Now, the previous Flatbeds I smoked, I lit then fresh after Rock Hall. They'd sat for a super humid weekend at an outdoor street fair. This one, on the other hand, I stashed for a couple months. That made a big diff in the burn. Cause I toasted the foot of this one and it lit clear across with just half a match. When I turned it around to blow on the foot, there was no need -- red from side to side. Flavor hit me immediately with hearty leather, meaty earth, concentrated barn, and some kind of wood I can't identify -- driftwood from a bonfire, a little salty. Smooth rich retro like tobacco barn. Just a hearty tobacco experience. A knife edged burn. Tight light grey ash that fell at each inch. The finish on each puff was mild hay barn. This is the first cigar I've had where I think I could identify the experience smokers call balance.

About an hour in, I started to spit. That's when I discovered I was hitting it too hard. I slowed down, it cooled down, lost the spit, stretched it out another forty five. Burnt this thing down to barely enough to grab with thumb and finger. Had somewhere to go, too, but just couldn't lay it down to go there. Makes me want to age some Tuscororas four years and see what they taste like then.

So after I dropped the nub in my nub jar, I looked up some reviews of this thing on line, to compare what I got with what others described. Could not relate to those reviews at all. Some spoke of chocolate, other of vanilla, others of mint, others of cedar. I had no idea what the heck they were talking about. But this detail was odd: I got a minty stinkfinger right after putting this thing down. Didn't notice any while smoking it. A hearty hay barn flavor remained in my mouth for hours.

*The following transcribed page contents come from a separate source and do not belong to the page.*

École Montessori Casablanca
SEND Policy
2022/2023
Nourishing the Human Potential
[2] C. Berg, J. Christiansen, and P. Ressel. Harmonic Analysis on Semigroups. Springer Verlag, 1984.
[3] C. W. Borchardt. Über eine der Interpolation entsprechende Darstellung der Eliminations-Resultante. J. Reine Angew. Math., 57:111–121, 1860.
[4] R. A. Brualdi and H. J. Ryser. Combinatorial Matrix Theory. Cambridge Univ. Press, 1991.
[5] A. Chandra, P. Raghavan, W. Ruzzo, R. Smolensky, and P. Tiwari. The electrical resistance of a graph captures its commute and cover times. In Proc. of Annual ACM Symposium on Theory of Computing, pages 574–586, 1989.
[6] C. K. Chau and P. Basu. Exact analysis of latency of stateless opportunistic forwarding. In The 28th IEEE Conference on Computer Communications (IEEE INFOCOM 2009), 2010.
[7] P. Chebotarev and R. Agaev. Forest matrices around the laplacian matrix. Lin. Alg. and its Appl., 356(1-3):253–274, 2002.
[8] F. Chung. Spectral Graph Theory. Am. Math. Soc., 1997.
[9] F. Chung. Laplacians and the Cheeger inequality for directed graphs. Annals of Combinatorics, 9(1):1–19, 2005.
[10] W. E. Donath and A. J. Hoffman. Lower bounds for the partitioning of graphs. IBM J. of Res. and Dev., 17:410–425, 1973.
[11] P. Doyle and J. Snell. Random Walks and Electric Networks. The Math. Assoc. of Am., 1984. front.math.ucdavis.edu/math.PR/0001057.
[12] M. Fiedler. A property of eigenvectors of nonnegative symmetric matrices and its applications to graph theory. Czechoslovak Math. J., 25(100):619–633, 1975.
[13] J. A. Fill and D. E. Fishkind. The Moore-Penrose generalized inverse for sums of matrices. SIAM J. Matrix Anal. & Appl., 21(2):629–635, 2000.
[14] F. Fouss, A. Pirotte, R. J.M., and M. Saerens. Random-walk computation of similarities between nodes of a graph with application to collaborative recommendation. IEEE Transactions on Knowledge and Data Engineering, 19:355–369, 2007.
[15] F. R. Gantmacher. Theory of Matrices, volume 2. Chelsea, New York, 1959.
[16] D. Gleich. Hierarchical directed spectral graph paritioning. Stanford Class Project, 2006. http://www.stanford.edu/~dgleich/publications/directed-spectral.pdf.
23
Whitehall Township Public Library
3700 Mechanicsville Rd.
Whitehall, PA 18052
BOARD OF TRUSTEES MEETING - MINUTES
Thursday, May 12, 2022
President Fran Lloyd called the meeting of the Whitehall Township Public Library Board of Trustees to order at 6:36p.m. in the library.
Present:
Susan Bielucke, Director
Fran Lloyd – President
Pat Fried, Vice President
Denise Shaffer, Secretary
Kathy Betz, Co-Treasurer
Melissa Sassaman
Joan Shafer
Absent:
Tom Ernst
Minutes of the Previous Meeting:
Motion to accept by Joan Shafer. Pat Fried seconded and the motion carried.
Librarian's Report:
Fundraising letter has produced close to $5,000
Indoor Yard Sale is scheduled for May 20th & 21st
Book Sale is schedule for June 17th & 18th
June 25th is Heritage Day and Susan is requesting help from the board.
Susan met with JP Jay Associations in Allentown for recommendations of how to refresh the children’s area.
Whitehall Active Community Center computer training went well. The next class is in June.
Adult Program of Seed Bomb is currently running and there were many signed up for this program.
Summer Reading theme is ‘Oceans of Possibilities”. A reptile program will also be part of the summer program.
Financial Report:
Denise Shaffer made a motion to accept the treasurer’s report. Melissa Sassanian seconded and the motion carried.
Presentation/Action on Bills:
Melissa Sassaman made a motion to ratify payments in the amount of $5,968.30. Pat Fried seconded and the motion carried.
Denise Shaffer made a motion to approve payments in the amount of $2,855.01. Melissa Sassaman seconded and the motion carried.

I made some espresso in the evening to enjoy with that.

I give this four out of five stars.

“It has been a source of great pain to me to have met with so many among [my] opponents who had not the liberality to distinguish between political and social opposition; who transferred at once to the person, the hatred they bore to his political opinions.” —Thomas Jefferson (1808)


Comments

  • RainRain Posts: 8,958 ✭✭✭
    Very nice review, I like your style.
  • Gray4linesGray4lines Posts: 4,691 ✭✭✭✭✭
    Sounds great. I will look for these; it's everything I enjoy in a good cigar.
    LLA - Lancero Lovers of America
  • HeavyHeavy Posts: 1,591 ✭✭✭
    Nice review. But I must admit, everytime you review one of these Panacea's, at first glance I think the title is about a flatbread sandwich from Panera; I was really exicted about this one as it appeared to possibly have green chiles and/or tomatoes.